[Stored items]
++++++++++++++++++++

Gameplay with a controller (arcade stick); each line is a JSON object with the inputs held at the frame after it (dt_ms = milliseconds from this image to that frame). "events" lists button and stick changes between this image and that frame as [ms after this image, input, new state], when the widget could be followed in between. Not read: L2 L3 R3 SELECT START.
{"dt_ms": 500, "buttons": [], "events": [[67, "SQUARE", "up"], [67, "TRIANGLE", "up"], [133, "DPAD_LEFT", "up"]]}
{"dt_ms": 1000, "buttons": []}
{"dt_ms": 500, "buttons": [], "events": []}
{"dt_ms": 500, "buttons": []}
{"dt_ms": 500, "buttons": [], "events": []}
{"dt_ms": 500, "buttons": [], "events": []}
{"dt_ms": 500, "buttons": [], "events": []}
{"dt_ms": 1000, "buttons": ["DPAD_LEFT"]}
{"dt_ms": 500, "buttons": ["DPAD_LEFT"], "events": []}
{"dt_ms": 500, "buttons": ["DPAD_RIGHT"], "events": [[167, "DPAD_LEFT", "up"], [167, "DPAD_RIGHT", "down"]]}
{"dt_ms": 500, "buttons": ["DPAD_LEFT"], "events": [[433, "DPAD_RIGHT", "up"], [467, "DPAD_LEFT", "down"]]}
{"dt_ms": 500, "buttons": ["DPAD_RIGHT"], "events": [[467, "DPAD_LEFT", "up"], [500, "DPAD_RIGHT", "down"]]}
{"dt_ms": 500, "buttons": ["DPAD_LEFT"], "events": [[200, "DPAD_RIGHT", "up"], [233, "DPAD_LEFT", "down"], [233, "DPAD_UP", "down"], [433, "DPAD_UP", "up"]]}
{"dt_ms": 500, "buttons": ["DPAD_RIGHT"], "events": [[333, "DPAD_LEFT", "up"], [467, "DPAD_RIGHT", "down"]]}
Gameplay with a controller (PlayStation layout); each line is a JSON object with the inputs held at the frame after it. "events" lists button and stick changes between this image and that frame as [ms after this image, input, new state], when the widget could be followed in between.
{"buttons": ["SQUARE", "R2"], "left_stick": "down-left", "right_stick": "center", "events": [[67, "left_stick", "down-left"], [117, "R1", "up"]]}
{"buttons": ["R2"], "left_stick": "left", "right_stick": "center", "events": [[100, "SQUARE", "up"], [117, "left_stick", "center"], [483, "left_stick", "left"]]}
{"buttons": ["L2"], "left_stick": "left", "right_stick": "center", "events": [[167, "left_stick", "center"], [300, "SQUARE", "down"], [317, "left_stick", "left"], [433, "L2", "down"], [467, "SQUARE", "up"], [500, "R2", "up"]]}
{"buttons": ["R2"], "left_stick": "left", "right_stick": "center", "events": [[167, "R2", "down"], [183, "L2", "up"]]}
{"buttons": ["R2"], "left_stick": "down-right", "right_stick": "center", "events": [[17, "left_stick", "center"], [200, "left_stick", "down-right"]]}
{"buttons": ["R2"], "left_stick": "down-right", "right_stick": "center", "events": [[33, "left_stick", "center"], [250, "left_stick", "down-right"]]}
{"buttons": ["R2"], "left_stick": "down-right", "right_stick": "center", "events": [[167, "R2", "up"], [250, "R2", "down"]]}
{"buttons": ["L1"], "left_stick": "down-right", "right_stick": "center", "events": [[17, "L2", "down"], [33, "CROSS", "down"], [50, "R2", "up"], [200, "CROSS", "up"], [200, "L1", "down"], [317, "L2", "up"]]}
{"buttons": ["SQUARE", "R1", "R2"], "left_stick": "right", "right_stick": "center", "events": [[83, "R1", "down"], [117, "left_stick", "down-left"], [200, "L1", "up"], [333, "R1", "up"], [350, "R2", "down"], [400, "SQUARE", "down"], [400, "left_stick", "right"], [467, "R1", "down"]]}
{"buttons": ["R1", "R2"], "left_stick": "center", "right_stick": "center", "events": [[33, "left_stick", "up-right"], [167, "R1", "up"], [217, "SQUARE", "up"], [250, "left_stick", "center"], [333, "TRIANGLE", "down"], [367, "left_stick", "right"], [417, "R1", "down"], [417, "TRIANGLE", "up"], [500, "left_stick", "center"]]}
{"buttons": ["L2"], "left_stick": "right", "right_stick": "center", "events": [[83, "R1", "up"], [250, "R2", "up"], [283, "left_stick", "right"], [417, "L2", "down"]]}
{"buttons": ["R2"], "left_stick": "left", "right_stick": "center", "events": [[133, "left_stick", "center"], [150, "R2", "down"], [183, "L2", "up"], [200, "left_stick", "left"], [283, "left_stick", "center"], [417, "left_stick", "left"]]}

++++++++++++++++++++

WORK INSTRUCTION: Go through the data and show every line where "each" occurs.

PROBLEM SOLUTION:
Gameplay with a controller (arcade stick); each line is a JSON object with the inputs held at the frame after it (dt_ms = milliseconds from this image to that frame). "events" lists button and stick changes between this image and that frame as [ms after this image, input, new state], when the widget could be followed in between. Not read: L2 L3 R3 SELECT START.
Gameplay with a controller (PlayStation layout); each line is a JSON object with the inputs held at the frame after it. "events" lists button and stick changes between this image and that frame as [ms after this image, input, new state], when the widget could be followed in between.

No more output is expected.